About this exercise →
Among the entries below, how many lines contain the string "image"? Only the number is wanted.

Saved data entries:
•••••
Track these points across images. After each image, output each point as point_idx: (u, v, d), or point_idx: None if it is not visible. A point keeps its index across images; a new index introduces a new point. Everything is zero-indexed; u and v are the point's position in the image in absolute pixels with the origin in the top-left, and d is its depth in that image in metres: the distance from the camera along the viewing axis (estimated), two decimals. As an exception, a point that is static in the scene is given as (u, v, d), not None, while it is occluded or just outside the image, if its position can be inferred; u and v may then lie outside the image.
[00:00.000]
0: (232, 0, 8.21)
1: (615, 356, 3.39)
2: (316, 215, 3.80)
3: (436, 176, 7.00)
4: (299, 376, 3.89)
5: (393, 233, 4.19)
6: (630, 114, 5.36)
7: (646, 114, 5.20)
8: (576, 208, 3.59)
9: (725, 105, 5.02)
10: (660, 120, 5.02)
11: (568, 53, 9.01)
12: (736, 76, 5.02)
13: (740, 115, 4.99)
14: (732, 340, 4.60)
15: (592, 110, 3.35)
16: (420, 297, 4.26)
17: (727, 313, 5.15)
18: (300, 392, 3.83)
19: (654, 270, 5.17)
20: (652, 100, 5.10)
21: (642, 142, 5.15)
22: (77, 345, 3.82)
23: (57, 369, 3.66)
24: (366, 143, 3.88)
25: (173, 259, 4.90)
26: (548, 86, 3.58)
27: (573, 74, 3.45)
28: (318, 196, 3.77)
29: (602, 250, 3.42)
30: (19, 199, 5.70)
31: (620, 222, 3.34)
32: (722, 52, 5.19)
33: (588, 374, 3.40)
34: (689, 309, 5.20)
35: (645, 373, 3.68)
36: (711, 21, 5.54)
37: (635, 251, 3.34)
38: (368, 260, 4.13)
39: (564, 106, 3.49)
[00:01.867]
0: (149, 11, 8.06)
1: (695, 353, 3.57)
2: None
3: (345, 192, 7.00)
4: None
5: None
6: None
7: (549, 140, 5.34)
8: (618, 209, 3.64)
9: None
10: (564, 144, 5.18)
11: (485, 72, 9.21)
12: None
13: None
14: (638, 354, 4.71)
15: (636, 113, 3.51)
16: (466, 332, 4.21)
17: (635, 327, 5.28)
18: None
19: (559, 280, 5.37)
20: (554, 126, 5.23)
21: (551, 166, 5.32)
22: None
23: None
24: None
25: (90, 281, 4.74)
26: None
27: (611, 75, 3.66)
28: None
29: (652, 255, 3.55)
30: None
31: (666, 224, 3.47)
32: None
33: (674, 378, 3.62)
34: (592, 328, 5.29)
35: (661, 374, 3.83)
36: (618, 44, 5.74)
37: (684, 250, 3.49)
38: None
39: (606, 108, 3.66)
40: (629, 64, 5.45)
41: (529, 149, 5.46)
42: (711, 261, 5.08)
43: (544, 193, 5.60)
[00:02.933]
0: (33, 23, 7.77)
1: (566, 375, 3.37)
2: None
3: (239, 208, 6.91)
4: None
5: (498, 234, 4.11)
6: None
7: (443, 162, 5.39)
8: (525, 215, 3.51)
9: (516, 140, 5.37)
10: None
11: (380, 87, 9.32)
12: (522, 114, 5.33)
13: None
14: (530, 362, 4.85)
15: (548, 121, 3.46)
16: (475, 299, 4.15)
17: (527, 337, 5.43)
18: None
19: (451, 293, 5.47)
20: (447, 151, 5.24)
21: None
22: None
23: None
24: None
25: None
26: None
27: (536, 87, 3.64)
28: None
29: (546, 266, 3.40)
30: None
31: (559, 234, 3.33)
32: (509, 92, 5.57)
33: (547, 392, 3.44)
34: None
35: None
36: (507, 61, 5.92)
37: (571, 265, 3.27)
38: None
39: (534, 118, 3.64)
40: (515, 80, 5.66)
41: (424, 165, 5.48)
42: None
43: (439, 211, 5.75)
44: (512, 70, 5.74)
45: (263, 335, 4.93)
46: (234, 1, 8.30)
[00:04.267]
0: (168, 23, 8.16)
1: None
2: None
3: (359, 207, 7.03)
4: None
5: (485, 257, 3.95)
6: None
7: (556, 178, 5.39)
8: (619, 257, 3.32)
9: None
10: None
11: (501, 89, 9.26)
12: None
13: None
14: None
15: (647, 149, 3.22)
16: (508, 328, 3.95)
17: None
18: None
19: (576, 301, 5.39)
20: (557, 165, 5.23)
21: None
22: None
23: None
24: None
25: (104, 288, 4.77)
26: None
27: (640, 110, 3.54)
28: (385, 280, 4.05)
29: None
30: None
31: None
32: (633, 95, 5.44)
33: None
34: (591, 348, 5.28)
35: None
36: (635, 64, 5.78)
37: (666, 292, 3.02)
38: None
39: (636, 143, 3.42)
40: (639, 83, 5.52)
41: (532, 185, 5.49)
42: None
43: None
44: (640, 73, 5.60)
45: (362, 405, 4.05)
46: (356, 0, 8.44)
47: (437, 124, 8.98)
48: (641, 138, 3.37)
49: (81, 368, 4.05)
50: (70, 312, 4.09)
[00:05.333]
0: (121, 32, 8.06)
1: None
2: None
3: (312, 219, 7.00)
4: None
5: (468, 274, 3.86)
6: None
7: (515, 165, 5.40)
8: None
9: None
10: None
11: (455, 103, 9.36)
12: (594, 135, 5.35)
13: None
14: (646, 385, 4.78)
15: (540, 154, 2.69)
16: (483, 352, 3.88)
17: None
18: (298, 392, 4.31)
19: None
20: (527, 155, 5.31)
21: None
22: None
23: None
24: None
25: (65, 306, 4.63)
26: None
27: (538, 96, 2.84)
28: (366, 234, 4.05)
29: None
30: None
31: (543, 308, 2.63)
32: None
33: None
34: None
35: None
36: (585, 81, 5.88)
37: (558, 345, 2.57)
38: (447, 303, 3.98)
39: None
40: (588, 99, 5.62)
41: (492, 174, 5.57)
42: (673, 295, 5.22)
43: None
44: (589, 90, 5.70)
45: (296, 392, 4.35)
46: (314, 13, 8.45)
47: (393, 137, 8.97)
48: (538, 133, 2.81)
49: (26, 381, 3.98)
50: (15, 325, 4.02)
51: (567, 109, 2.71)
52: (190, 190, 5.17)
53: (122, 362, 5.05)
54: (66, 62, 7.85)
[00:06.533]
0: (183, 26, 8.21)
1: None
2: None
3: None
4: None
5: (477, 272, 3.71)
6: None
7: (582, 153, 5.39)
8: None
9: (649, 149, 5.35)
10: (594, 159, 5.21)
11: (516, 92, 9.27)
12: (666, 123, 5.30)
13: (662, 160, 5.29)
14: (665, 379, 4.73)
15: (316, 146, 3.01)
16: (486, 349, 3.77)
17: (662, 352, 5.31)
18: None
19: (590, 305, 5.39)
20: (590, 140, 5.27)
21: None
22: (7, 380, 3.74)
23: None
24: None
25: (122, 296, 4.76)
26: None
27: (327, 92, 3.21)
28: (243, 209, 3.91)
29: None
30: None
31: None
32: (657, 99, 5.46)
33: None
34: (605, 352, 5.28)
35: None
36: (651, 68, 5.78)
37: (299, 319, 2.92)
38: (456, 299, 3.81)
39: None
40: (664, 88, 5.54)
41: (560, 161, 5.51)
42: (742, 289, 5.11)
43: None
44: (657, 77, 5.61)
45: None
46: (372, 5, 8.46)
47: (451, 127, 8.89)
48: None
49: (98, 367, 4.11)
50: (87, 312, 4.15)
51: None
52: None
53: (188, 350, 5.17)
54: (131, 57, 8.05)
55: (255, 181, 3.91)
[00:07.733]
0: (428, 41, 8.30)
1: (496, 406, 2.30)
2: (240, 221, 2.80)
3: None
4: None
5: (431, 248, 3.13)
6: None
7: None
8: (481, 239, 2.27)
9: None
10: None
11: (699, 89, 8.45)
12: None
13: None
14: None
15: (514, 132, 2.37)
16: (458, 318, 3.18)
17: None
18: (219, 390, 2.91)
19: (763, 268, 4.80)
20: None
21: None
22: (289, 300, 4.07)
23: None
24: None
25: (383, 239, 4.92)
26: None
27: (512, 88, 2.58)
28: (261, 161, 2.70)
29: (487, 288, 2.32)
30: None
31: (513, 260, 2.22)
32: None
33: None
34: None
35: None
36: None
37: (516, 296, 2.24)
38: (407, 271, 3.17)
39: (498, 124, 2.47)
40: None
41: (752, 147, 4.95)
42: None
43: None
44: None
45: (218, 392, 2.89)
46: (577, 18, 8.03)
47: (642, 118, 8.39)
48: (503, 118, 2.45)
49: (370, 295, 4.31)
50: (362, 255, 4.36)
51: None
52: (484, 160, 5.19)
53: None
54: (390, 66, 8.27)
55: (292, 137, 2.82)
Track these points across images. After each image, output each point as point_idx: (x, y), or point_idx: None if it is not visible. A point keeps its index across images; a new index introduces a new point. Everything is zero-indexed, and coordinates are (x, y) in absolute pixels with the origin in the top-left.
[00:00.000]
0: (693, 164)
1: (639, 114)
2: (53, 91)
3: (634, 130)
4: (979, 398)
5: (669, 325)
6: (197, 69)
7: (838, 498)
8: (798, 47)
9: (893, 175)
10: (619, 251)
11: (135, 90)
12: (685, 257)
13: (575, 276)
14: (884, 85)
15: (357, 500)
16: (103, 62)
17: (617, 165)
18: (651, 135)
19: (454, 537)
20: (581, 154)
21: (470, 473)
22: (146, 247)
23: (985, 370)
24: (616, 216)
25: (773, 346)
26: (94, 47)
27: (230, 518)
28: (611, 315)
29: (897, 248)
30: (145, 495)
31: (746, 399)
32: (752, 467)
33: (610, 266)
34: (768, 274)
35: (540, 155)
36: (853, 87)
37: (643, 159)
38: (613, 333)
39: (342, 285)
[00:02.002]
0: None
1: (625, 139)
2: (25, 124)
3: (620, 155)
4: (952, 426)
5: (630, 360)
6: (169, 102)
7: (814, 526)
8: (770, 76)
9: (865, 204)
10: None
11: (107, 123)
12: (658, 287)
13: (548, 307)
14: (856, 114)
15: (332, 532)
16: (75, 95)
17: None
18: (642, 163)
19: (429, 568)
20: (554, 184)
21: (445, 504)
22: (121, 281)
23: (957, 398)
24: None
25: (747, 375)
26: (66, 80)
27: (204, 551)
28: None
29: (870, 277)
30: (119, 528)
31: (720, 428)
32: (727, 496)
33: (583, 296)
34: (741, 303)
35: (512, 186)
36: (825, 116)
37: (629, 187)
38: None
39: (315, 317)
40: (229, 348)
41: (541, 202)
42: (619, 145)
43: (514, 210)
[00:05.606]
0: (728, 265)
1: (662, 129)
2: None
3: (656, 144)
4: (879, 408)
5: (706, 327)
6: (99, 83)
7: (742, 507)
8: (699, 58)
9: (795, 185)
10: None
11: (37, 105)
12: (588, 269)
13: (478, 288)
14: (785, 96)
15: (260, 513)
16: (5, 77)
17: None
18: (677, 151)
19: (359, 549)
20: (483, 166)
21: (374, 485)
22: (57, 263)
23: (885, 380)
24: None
•••••
Answer below →
2